# [EXERCISE DETAILS]
Set down each record below exactly as it stands. Pictures are not part of the copy.

# [PROVIDED RECORDS]
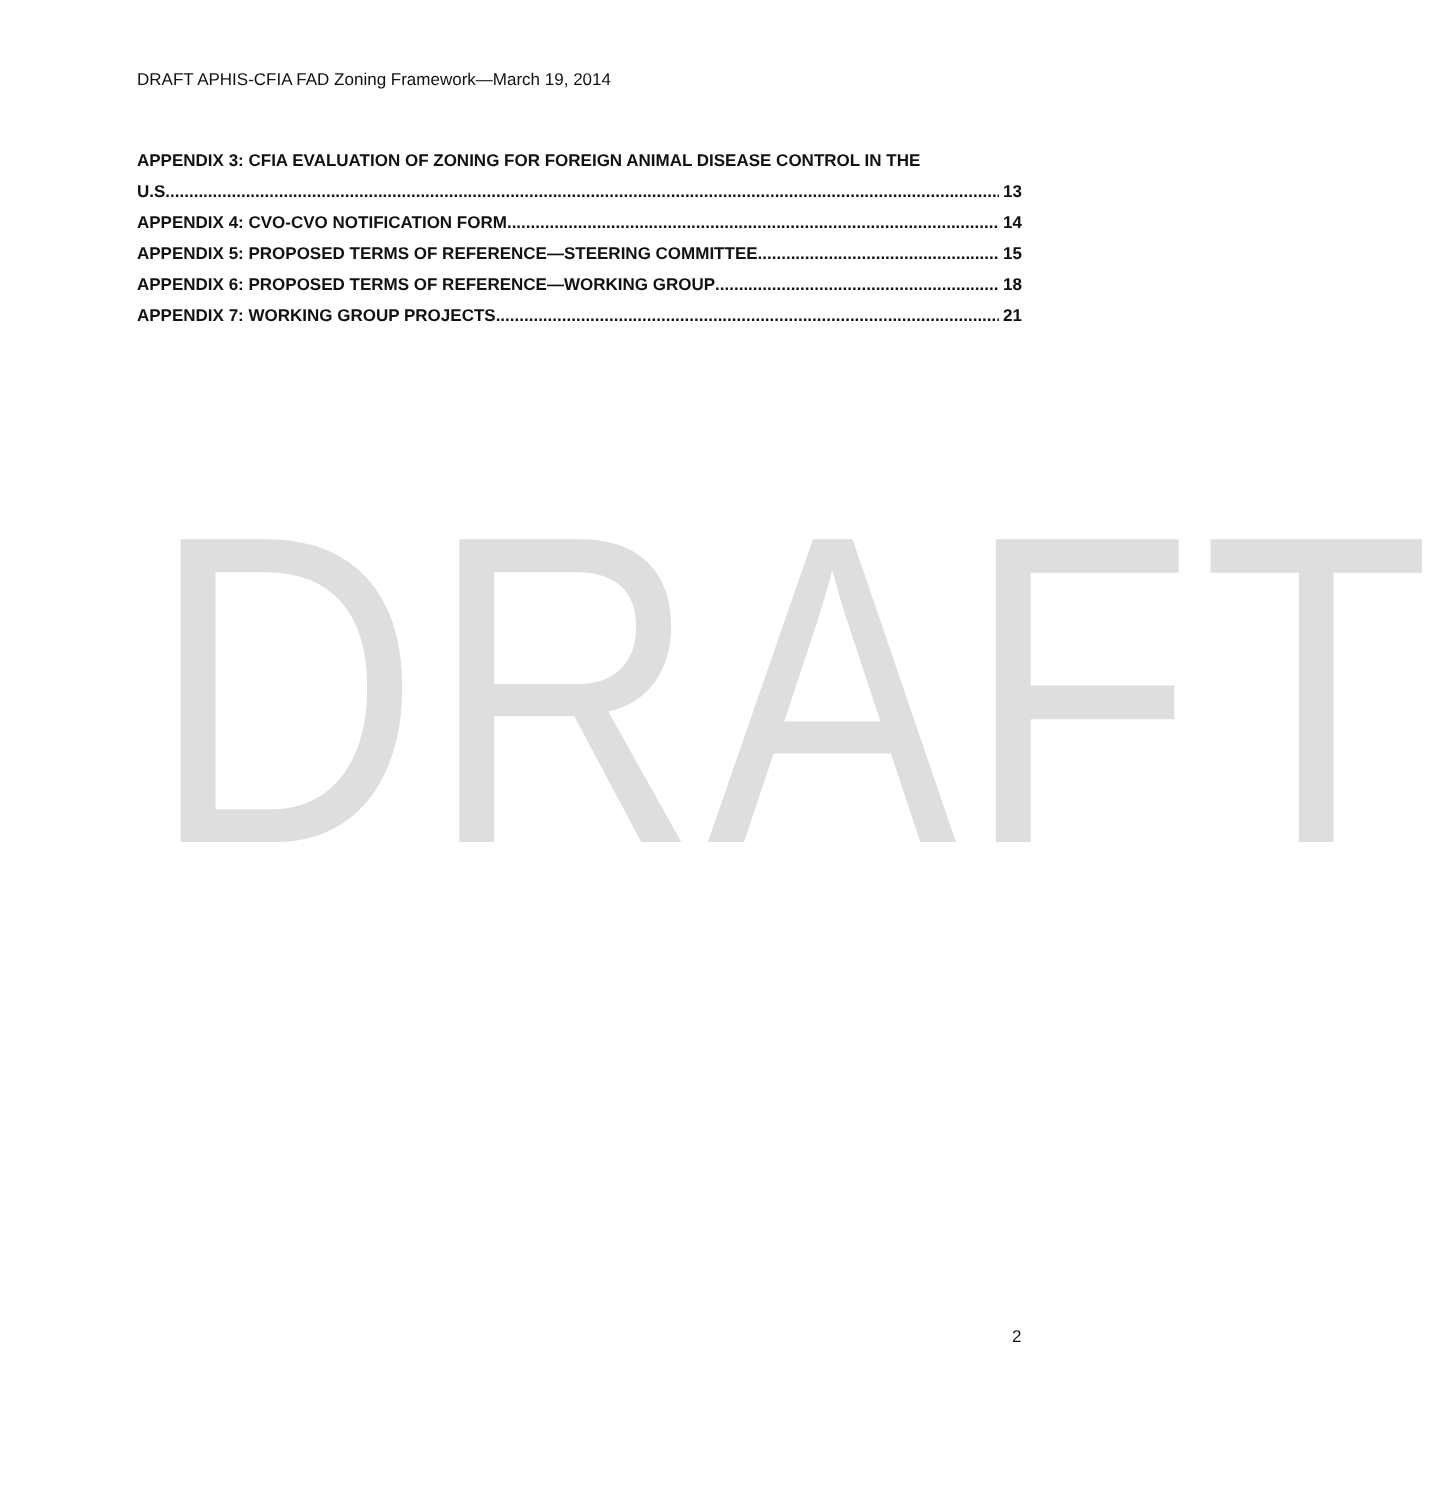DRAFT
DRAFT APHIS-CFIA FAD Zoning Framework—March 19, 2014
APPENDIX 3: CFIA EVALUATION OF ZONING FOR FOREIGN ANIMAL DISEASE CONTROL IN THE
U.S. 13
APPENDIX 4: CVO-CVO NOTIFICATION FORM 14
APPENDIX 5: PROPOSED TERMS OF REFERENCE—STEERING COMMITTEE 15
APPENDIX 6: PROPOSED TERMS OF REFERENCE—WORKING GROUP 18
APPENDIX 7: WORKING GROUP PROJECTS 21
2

# [RESULT OF THIS EXERCISE]
DRAFT
DRAFT APHIS-CFIA FAD Zoning Framework—March 19, 2014
APPENDIX 3: CFIA EVALUATION OF ZONING FOR FOREIGN ANIMAL DISEASE CONTROL IN THE
U.S. 13
APPENDIX 4: CVO-CVO NOTIFICATION FORM 14
APPENDIX 5: PROPOSED TERMS OF REFERENCE—STEERING COMMITTEE 15
APPENDIX 6: PROPOSED TERMS OF REFERENCE—WORKING GROUP 18
APPENDIX 7: WORKING GROUP PROJECTS 21
2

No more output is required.